Please reproduce every line below word for word, omitting the pictures.

—————

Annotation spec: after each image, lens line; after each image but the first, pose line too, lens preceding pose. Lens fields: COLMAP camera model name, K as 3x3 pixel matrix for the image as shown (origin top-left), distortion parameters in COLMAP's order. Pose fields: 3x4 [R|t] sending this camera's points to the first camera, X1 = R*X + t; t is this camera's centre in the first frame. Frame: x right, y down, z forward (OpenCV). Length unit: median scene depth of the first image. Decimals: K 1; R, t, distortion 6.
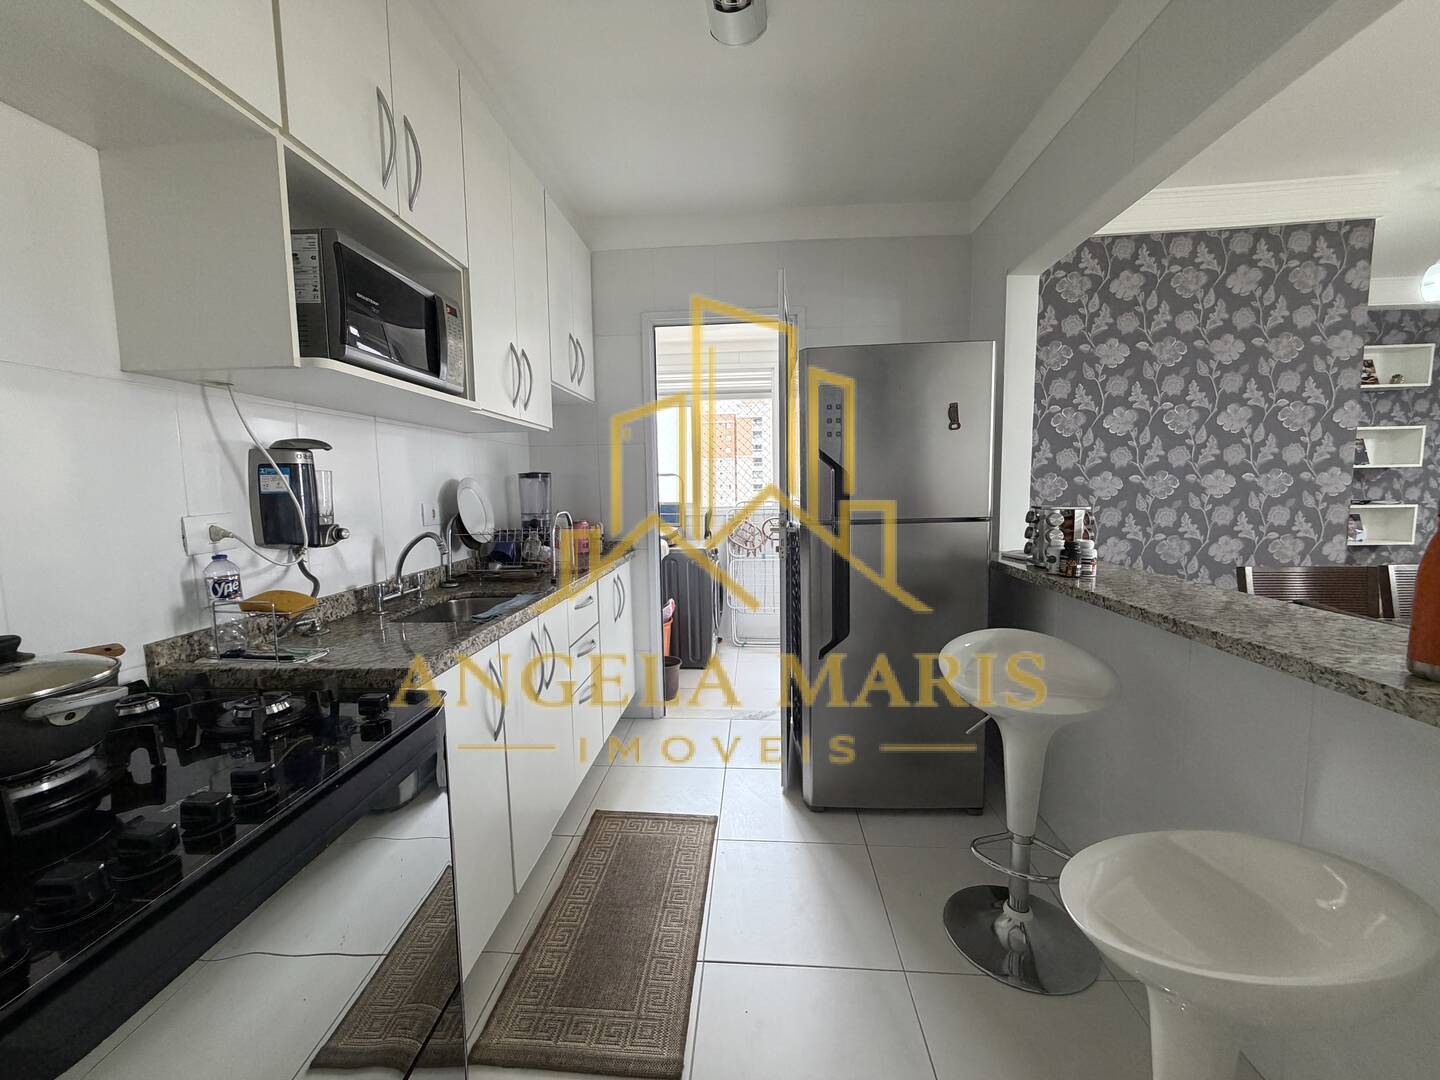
lens RADIAL K [[580.9, 0, 710.6], [0, 580.9, 542.4], [0, 0, 1]] dist [-0.000658, -0.000227]
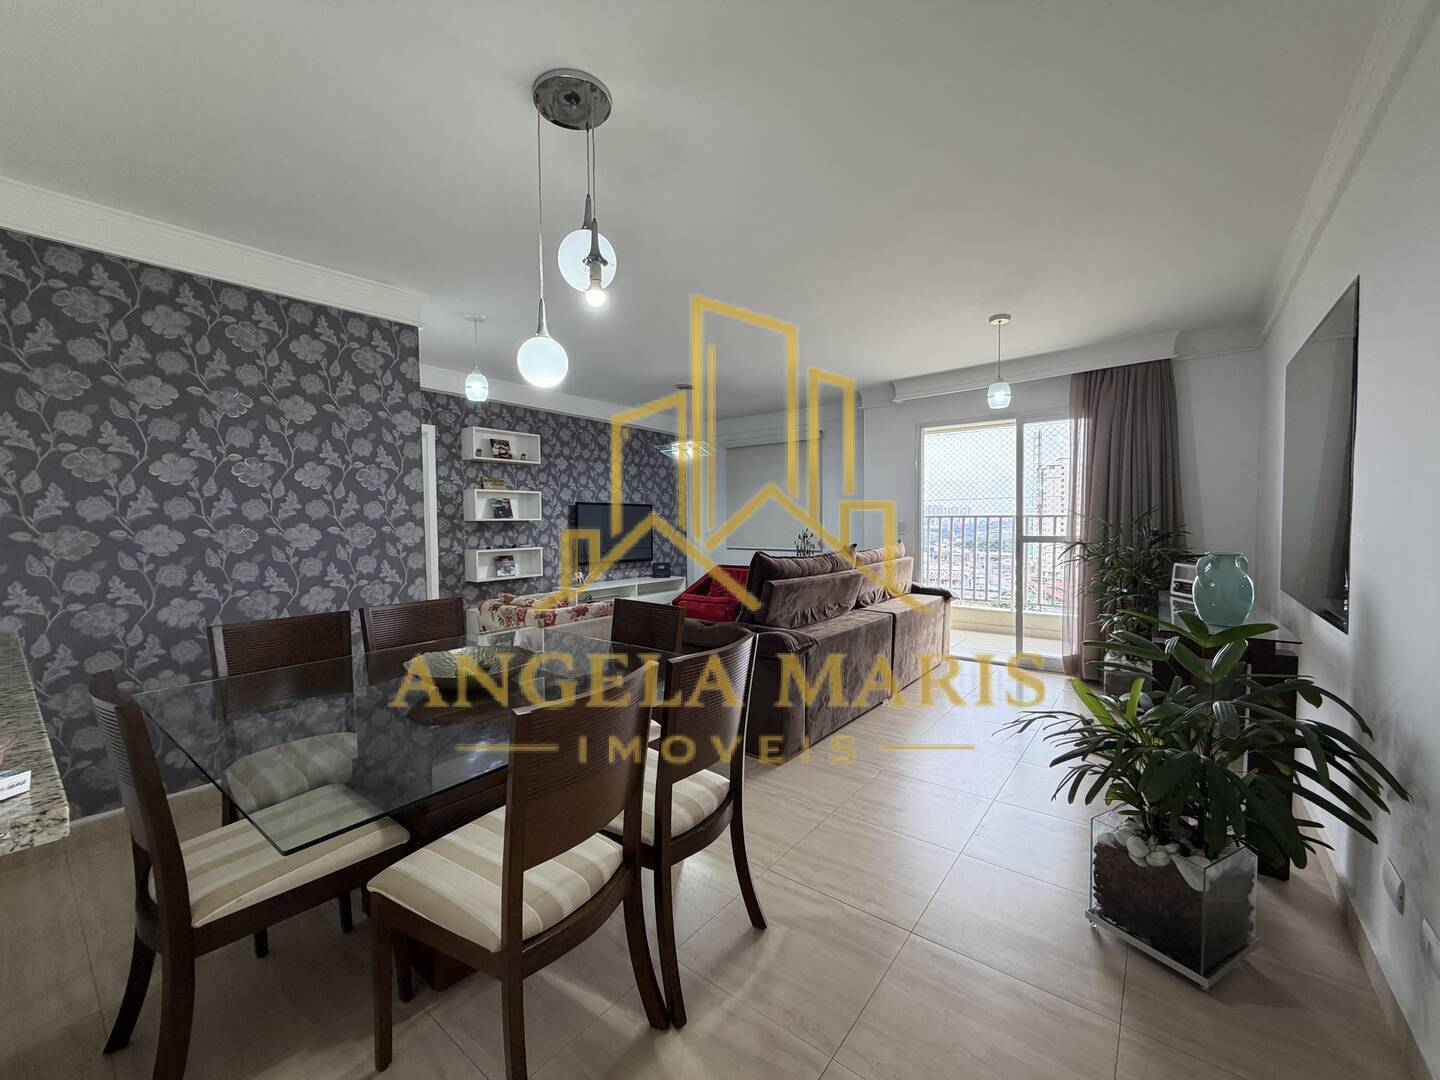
lens RADIAL K [[429.7, 0, 722.1], [0, 429.7, 533.4], [0, 0, 1]] dist [0.000758, 0.000026]
pose [[0.663139, -0.013890, 0.748367, 0.981729], [0.079316, 0.995502, -0.051806, -0.010074], [-0.744282, 0.093712, 0.661258, -0.080849]]
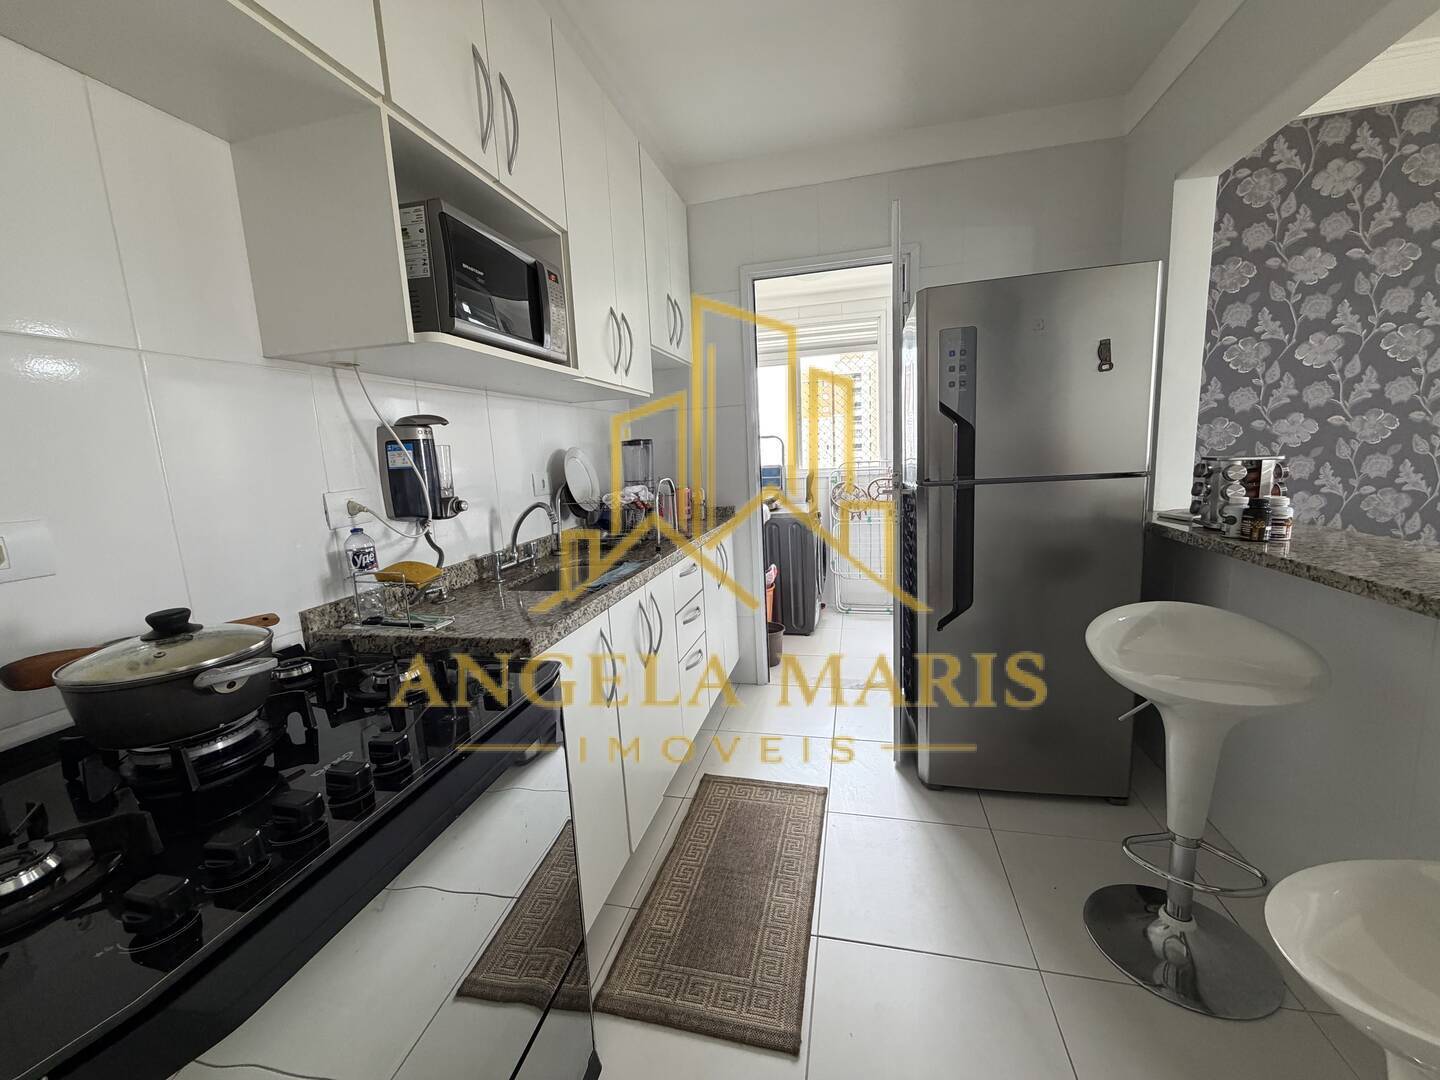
lens RADIAL K [[580.9, 0, 707.3], [0, 580.9, 545.7], [0, 0, 1]] dist [-0.000658, -0.000227]
pose [[0.984999, -0.006106, -0.172449, -0.012549], [0.017889, 0.997602, 0.066859, -0.002879], [0.171627, -0.068941, 0.982747, 0.027067]]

—————

### Task result
Annotation spec: after each image, lens line; after each image but the first, pose line too, lens preceding pose. Lens fields: COLMAP camera model name, K as 3x3 pixel matrix for the image as shown (origin top-left), distortion parameters in COLMAP's order. Pose fields: 3x4 [R|t] sending this camera's points to the first camera, X1 = R*X + t; t is this camera's centre in the first frame. Frame: x right, y down, z forward (OpenCV). Length unit: median scene depth of the first image. Decimals: K 1; R, t, distortion 6.
lens RADIAL K [[580.9, 0, 710.6], [0, 580.9, 542.4], [0, 0, 1]] dist [-0.000658, -0.000227]
lens RADIAL K [[429.7, 0, 722.1], [0, 429.7, 533.4], [0, 0, 1]] dist [0.000758, 0.000026]
pose [[0.663139, -0.013890, 0.748367, 0.981729], [0.079316, 0.995502, -0.051806, -0.010074], [-0.744282, 0.093712, 0.661258, -0.080849]]
lens RADIAL K [[580.9, 0, 707.3], [0, 580.9, 545.7], [0, 0, 1]] dist [-0.000658, -0.000227]
pose [[0.984999, -0.006106, -0.172449, -0.012549], [0.017889, 0.997602, 0.066859, -0.002879], [0.171627, -0.068941, 0.982747, 0.027067]]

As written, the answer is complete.